Cet ouvrage tente de déconstruire une analyse simpliste : les luttes féministes seraient rythmées par des progrès constants. L’auteure se positionne « contre une temporalité qui décrit la libération seulement en termes de "victoire" unilatérale sur la réaction » (p. 12). Face à une lecture accommodante et linéaire, elle dévoile les recompositions et les ajustements idéologiques contemporains. Aujourd’hui, le féminisme dominant tend à se focaliser sur les discriminations de genre, au profit d’une élite occidentale bourgeoise.
Or, par cet ouvrage, elle cherche à surmonter ces exclusions en dessinant un cadre inclusif et intégrateur. Son premier objectif est de rendre visible les délaissées : ces femmes « racisées » et précaires dont on postule à travers nos préjugés, qu’elles ne participent d’aucune forme de lutte et concourent même aux mécanismes de soumission. En les rendant visibles, Vergès rappelle que la domination masculine n’est pas un phénomène culturel, mais bien un mécanisme complexe qui implique de prendre en compte différentes dimensions : économique, sociale et politique.
Ici réside la seconde ambition de l’auteure : décentrer la lutte féministe de son orientation « genrée », qui la condamne à ne dénoncer que les inégalités et les discriminations à caractère sexiste. Cet ouvrage cherche à aller au-delà des questions de genre : « [Je défends] un féminisme décolonial ayant pour objectif la destruction du racisme, du capitalisme et de l’impérialisme » (Id.).

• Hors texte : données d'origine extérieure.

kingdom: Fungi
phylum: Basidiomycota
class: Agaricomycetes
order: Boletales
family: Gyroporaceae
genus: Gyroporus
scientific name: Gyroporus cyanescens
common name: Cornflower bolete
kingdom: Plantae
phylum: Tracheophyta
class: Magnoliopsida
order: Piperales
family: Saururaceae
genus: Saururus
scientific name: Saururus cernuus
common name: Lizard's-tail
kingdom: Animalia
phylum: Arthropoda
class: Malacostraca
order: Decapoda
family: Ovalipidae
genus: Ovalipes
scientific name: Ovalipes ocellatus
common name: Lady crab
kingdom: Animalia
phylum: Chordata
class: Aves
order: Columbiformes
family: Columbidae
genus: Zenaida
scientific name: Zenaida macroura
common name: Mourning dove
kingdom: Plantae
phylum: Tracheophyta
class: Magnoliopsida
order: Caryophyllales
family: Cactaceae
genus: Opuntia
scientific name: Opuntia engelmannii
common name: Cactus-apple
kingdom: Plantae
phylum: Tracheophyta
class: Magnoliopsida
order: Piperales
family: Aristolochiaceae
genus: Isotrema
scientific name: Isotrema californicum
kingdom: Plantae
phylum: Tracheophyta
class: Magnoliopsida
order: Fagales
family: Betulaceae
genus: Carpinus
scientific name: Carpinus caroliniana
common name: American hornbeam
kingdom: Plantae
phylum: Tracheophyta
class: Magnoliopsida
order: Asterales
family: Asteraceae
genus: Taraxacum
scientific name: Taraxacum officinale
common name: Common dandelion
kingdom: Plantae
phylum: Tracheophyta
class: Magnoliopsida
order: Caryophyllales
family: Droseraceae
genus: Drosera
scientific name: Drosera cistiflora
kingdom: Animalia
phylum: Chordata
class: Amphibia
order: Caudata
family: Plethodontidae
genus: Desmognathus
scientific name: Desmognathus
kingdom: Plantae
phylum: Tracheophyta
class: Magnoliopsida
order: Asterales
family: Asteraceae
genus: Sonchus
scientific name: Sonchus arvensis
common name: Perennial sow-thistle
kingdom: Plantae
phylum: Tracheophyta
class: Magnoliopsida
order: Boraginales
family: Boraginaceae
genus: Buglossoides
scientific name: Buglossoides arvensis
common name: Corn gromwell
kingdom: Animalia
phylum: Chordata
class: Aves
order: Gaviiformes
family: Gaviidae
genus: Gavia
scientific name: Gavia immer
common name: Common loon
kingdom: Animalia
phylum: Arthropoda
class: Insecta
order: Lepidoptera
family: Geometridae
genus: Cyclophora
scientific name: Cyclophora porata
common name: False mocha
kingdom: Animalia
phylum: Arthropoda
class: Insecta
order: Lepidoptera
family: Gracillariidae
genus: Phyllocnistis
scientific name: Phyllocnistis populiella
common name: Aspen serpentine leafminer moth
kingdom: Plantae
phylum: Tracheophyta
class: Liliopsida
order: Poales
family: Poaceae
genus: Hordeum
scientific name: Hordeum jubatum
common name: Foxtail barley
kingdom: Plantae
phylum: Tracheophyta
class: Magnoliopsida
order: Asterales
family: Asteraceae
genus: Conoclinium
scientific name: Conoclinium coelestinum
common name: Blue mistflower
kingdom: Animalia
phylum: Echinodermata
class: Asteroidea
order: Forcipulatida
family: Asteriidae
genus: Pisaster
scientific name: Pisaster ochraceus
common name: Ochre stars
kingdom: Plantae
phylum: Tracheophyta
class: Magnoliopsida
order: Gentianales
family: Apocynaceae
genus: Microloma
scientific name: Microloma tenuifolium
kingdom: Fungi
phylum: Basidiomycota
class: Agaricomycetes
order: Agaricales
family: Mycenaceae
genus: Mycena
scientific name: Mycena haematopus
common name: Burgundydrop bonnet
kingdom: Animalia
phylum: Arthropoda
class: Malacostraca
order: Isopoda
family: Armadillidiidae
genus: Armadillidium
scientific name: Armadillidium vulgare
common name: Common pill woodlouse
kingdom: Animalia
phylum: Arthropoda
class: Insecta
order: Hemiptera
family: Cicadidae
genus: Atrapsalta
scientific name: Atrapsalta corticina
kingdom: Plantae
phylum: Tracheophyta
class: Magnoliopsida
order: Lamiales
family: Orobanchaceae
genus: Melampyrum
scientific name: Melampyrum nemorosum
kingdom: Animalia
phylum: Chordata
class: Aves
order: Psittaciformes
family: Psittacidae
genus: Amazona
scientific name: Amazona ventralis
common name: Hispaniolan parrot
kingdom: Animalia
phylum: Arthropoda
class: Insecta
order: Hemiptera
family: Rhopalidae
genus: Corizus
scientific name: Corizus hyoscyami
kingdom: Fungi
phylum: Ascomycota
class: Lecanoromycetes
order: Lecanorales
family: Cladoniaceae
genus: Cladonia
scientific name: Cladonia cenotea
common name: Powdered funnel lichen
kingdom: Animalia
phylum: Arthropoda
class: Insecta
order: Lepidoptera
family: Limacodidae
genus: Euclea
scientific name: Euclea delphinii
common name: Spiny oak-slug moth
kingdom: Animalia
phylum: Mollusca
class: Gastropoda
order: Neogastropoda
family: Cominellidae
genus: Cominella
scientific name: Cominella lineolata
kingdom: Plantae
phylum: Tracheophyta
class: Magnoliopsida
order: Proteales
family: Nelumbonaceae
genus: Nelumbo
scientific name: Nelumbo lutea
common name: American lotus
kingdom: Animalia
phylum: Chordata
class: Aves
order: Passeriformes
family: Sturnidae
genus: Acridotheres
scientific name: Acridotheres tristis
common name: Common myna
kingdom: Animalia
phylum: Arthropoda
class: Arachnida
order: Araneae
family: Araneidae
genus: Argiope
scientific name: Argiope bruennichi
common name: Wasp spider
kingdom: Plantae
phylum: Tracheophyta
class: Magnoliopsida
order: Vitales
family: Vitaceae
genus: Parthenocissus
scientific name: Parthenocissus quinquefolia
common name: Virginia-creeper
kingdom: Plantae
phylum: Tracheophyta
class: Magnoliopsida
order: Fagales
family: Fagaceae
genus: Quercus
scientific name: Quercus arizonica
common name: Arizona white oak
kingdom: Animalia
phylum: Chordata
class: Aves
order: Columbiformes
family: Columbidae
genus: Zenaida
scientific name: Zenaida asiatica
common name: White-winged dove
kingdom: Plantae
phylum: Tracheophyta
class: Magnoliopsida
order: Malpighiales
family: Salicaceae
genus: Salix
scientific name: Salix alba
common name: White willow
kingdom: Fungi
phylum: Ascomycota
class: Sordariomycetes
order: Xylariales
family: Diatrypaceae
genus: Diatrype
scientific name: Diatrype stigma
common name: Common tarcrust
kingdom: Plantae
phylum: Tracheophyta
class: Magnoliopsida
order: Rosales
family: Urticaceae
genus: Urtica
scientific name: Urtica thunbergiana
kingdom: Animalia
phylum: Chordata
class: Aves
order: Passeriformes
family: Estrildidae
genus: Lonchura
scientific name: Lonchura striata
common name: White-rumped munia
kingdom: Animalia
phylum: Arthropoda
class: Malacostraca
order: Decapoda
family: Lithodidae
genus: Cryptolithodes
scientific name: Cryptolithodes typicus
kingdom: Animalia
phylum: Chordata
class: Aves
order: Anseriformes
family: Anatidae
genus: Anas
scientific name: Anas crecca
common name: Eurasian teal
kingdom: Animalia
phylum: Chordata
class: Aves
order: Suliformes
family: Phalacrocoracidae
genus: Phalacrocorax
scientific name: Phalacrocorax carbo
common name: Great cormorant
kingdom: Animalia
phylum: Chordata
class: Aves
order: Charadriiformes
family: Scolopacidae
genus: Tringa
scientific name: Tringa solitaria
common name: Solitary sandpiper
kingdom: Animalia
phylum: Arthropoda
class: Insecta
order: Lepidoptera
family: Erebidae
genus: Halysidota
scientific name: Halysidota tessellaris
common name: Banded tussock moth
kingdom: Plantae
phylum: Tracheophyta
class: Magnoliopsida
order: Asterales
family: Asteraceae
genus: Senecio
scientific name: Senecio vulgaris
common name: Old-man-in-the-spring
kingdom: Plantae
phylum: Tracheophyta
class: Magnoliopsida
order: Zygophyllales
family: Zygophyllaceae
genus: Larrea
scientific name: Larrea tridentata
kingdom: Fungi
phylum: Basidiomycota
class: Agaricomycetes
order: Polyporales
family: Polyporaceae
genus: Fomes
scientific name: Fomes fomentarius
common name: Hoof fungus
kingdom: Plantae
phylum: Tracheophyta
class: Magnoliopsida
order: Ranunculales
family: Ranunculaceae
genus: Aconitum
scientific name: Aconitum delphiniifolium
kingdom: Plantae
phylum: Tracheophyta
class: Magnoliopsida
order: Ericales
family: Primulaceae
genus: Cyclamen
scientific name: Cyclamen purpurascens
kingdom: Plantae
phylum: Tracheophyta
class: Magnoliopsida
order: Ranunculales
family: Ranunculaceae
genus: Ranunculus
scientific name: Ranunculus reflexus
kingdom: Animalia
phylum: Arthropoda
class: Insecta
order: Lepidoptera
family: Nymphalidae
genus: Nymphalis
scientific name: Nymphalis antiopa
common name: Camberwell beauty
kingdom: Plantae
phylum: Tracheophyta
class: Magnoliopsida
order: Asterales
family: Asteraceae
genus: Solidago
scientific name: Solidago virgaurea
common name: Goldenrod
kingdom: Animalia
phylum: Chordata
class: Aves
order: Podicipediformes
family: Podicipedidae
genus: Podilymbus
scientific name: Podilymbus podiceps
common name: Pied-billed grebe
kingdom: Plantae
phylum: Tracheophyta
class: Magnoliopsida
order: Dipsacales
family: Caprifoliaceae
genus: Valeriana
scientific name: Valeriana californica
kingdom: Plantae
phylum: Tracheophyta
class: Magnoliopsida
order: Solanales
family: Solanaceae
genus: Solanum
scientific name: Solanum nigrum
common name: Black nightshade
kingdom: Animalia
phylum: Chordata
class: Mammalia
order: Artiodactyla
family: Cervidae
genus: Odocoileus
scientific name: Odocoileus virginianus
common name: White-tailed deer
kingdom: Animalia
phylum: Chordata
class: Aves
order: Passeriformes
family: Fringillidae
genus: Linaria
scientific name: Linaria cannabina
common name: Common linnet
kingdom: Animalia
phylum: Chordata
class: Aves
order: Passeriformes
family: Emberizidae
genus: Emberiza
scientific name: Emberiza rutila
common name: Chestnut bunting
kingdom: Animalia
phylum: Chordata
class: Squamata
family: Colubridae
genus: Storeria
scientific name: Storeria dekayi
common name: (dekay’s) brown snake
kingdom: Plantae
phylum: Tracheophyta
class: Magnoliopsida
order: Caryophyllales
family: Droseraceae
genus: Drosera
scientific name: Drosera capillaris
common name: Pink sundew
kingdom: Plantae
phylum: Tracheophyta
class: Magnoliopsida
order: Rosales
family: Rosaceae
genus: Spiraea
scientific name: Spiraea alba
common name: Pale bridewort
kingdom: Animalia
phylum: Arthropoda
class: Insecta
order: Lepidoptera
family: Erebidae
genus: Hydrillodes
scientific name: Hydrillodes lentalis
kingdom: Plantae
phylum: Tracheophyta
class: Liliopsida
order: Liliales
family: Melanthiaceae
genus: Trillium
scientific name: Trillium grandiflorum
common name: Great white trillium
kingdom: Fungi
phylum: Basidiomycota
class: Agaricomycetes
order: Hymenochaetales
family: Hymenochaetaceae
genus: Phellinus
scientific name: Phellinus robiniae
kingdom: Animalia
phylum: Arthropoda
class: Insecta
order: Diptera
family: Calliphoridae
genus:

L’auteure a fréquenté de près les luttes décoloniales. Fille de Paul Vergès, fondateur du Parti communiste réunionnais, elle est aussi la nièce de l’avocat Jacques Vergès, dont elle a accompagné le combat pour l’indépendance de l’Algérie. Ses premières icônes féminines, à l’instar de l’indépendantiste Jamila Bouhireb, militent contre l’impérialisme européen. Cette militante du Front de libération national (FLN) algérien sera défendue lors de son procès par l’avocat Jacques Vergès, et deviendra par la suite sa compagne. L'itinéraire intellectuel de Françoise Vergès ne l’a pas conduit directement vers le féminisme : « Longtemps je ne me suis pas dite féministe, je me disais militante anticoloniale et antiraciste dans les mouvements de libération des femmes » (p. 14).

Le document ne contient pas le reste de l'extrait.